As mentioned above, much of it can be attributed to the chocolates and coffee that the Spaniards and Americans brought with them. If it weren't for the tea's health benefits and ability to provide quick remedies to certain discomforts and illnesses, tea wouldn't gain ground in the country.
Perhaps it was the divisions between the locals and the Chinese that kept tea from becoming a daily part of the lives of Filipinos. Tsokolate and coffee were easily adapted by the natives and until now, they're still the hot drinks of choice.
Today, tea is still often regarded as a medicinal beverage rather than a part of Filipino cuisine. It’s also keen to note that aside from grocery tea bags, there were limited options in the country and loose-leaf teas were quite expensive.
The Rising Popularity of Tea in the Philippines
Despite coffee’s and tsokolate’s unwavering popularity, it’s unfair to say that tea is not rising up to the Western hot drinks. For instance, Euromonitor states that Filipino consumers have been increasing their intake of fruit/herbal tea and green tea, especially those who are focused on their health and wellness.
It’s not just the tea with health benefits too. As more and more local tea shops open all over the archipelago, tea is also becoming more widely embraced by Filipinos. Milk tea shops often attract long queues and tea salons have started sprouting up to offer exquisite leaves to real tea connoisseurs. It's also easier to brew your own tea at home, especially with shops like Curated.PH offering tea accessories such as tea press cups, teapots with infusers, tea strainers, and many others.

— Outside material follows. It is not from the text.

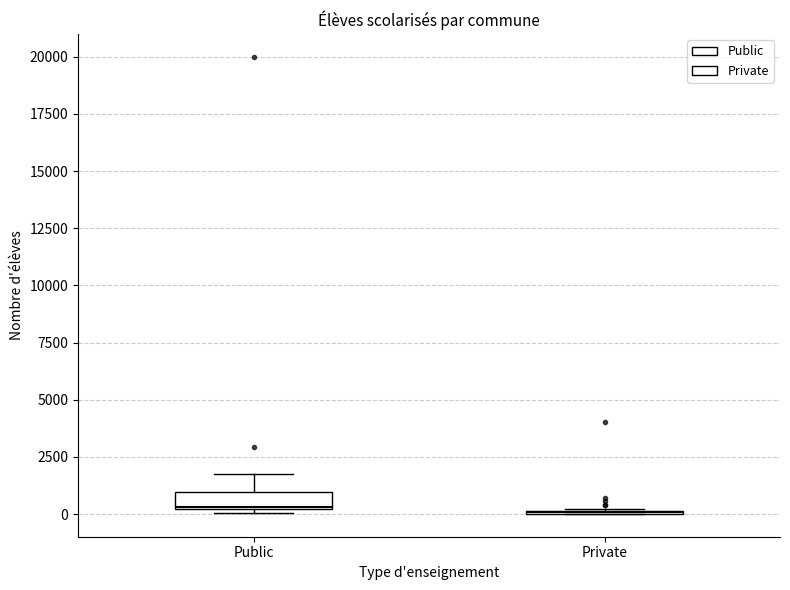

Which box is the tallest, from its lower edge to its upper edge?

Public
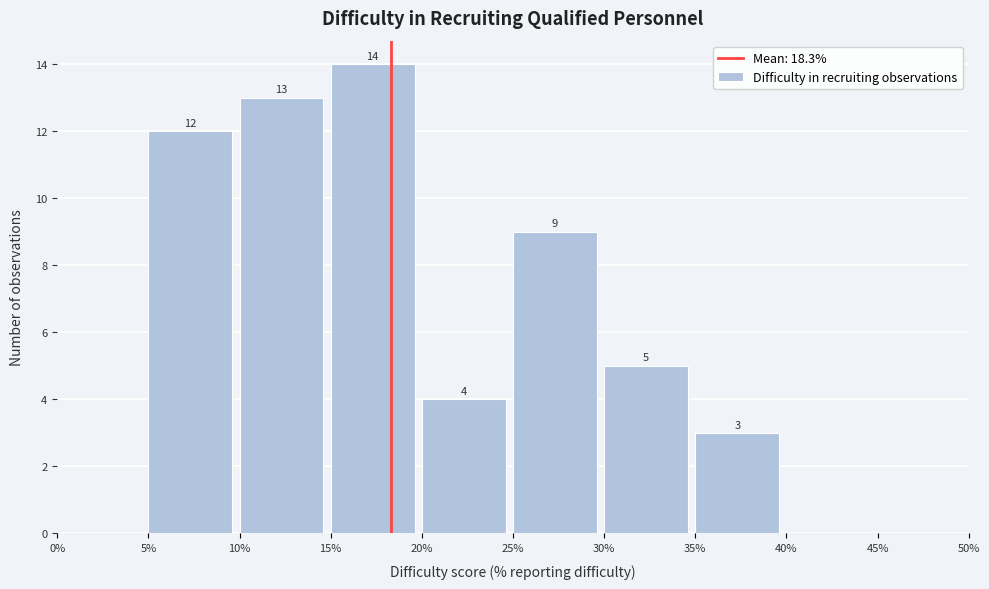

Over which range of the x-axis is the bar tallest?

15% to 20%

Clearly, there are still some gaps to fill between fans of bottled iced tea, tea for health, milk tea, and the luxury tea that salons have to offer. While ladies who lunch are the expected market, the millennial and Gen Z crowds are also surprisingly snapping up tea products. It may be a result of millennials traveling a lot and exploring other cultures. When they come home, they look for a similar experience as to the one they had in Europe, Japan, China, Hong Kong, or Taiwan.
Whatever the reason, it is undeniable that there is a rising tea culture in the Philippines that goes beyond iced tea (which isn't even real tea) or the good old salabat. With various tea blends and tea accessories becoming widely available, it won't be long before loose leaf tea becomes a staple in every Filipino kitchen.